[READING PASSAGE]
※ ※ ※

May 15, 2012
I reviewed two Shakespeare plays in last Friday's Wall Street Journal. That piece was my five hundredth drama column for the paper. My first column, a review of David Ives' Polish Joke, appeared on April 4, 2003, three months before I launched this blog. It was the first theater review I'd ever written, and it was an experiment: Paul Gigot invited me to try my hand at being a drama critic, and I said I was game.
I think of myself as a lucky man, but that invitation may well have been the biggest and best piece of professional luck ever to come my way. I had no idea--none at all--that I would spend the next decade reviewing shows on and off Broadway and all across America, or that I had discovered, at the age of forty-seven and entirely by accident, what seems to be my vocation.

※ ※ ※

[SOURCE DATA]
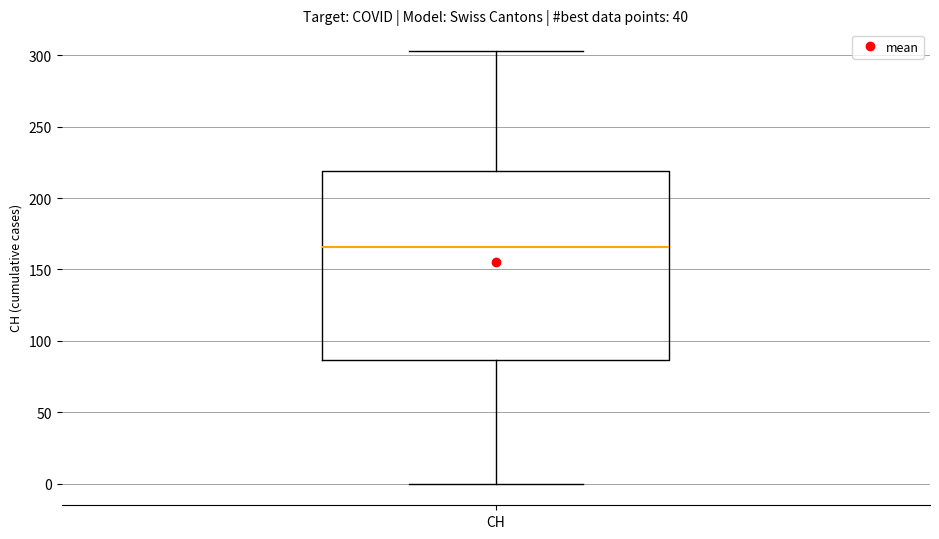

Read this box plot against the y-axis: the position of the median line, the range covered by the box, and the ends of both whiskers. The values are not printed on the chart, so give them approximately, as read against the axis.

median 165, box 85 to 220, whiskers 0 to 305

※ ※ ※

Can you reproduce, word for word, the part of the post about the five hundredth drama column that runs between "May 15, 2012" and "be my vocation.", inclusive?

[RESULT OF THIS TASK]
May 15, 2012
I reviewed two Shakespeare plays in last Friday's Wall Street Journal. That piece was my five hundredth drama column for the paper. My first column, a review of David Ives' Polish Joke, appeared on April 4, 2003, three months before I launched this blog. It was the first theater review I'd ever written, and it was an experiment: Paul Gigot invited me to try my hand at being a drama critic, and I said I was game.
I think of myself as a lucky man, but that invitation may well have been the biggest and best piece of professional luck ever to come my way. I had no idea--none at all--that I would spend the next decade reviewing shows on and off Broadway and all across America, or that I had discovered, at the age of forty-seven and entirely by accident, what seems to be my vocation.